Chris Wiegand 

Calvino Nights review – irresistible theatre that sharpens the senses

Based on Italo Calvino folk tales, Kneehigh founder Mike Shepherd’s bounteous show features burning instruments, puppetry and political outrage
  
  

Calvino Nights with its Atlantic Ocean backdrop.
Instant atmosphere … the backdrop for Calvino Nights is the Atlantic Ocean. Photograph: Lynn Batten

Once upon a time? What a tedious way to begin a story say the cast of this irresistible new show by Kneehigh founder Mike Shepherd, his first since the mighty Cornish theatre company disbanded last summer. Before it even kicks off, Calvino Nights has pyrotechnics and flag waving, music and dancing, with actors prowling through the crowd trying to swindle us. They are latterday versions of Crack, Crook and Hook, the crafty trio whose deceptions are recounted in the Italo Calvino collection of Italian folk tales that inspired the evening. “We’re robbers, we’re rogues, we’re thieves,” they chant roisterously. To make it clear: “We nick stuff!”

In Shepherd’s show – co-directed with Elayce Ismail and co-written with Carl Grose, Anna Maria Murphy and Tim Dalling – it is as if the stories slowly bloom up among the cast, much like the set seems to have grown from the ground. Ladders are entwined with branches in a pyre designed by Luke Wood and decorated with weathered instruments and sculptures of animal heads. Inside it, a live band make merry. Any show staged at the open air, clifftop Minack has instant atmosphere – the backdrop is the Atlantic Ocean – but Calvino Nights fully utilises the setting. It’s theatre that sharpens the senses.

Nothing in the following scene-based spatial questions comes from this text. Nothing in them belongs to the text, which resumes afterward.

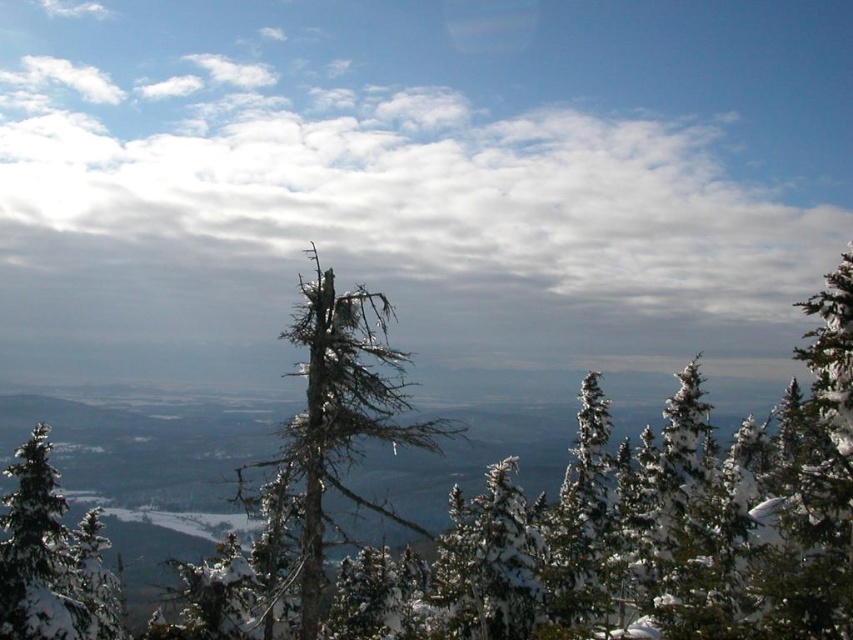
Question: Which point appears farthest from the camera in this image?

Choices:
 (A) (271, 595)
 (B) (480, 193)

Answer: (B)

Question: Is white fluffy cloud at upper center to the right of white frosty tree at left from the viewer's perspective?

Choices:
 (A) yes
 (B) no

Answer: (B)

Question: Which object is the closest to the white frosty tree at left?

Choices:
 (A) white fluffy cloud at upper center
 (B) snow-covered bare tree at center
 (C) snow-covered tree at center

Answer: (B)

Question: Which point appears farthest from the camera in this image?

Choices:
 (A) (67, 566)
 (B) (91, 515)

Answer: (B)

Question: Can you confirm if snow-covered tree at center is bigger than white frosty tree at left?

Choices:
 (A) no
 (B) yes

Answer: (B)

Question: Is snow-covered tree at center above snow-covered bare tree at center?

Choices:
 (A) no
 (B) yes

Answer: (B)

You might expect one of the sea stories collected by Calvino to be prominent in the patchwork of the script but other elements dominate. The show’s fire master, Paka, wields burning instruments, orchestrates bursts of flames as a musical accompaniment and at one point sets the stage alight, underscoring Caitlin Kaur’s darkly wistful singing.

Kaur plays The Wife Who Lived on Wind, whose habit of eating air appeals to a skinflint tycoon (Dalling in fine comic form). Calvino’s miser was a prince in Messina; here he becomes a preening gazillionaire with an Elon Musk-esque obsession with Mars. The story is combined with that of the mean soup-seller Mama Cook (the brilliant Bea Holland) who has a chickpea-sized son, leading to a rather protracted escapade about a rocket heist, but neatly making the point that miserliness and exploitation are not the preserve of the megarich.

The show, like the folk tales collected by Calvino, also springs from a very real awareness of poverty. Mama Cook’s refusal to provide succour to a band of travellers gains pertinence from the way they emerge as if migrants from the ocean. Among the cast is Girum Bekele, a talented Ethiopian puppeteer and circus performer who joined the Good Chance ensemble and appeared in The Jungle, about the Calais refugee camp.

This compassionate show wears its heart on its sleeve (and on Shepherd’s own chest: he sports a “make love not war” T-shirt). It also has a sharp sense of political outrage. The characters are on a search for their moral compasses – and they’re not alone, Shepherd observes.

The morals of these stories could afford to be more understated but the stagecraft is often arresting. String and rod puppetry enriches the characters of Pete, Mama Cook and Calvino himself (also portrayed by Shepherd) and a huge puppet emerges at the climax, with wings made from twisted roots, her reproachful stare softening with a slight turn of the head. Lucy Seaber and Ruth Shepherd’s costumes include mix ’n’ match tracksuit tops and black kilts, which let the performers’ scratches and tattoos become part of the show’s aesthetic. The band, led by musical director Alex Lupo, strike up with the force of a crashing wave, and everyone on stage – including puppeteer Sarah Wright – is juggling a number of roles, if not flaming skittles as well.

Presented by the Minack and imPossible Producing, it is a bounteous night that deserves a longer life. Calvino would surely have approved: his collection was inspired by the Tuscan proverb “The tale is not beautiful if nothing is added to it.” This is nothing if not beautiful.

• Calvino Nights is at the Minack theatre until 19 May. Then at the Lost Gardens of Heligan, from 27-29 May.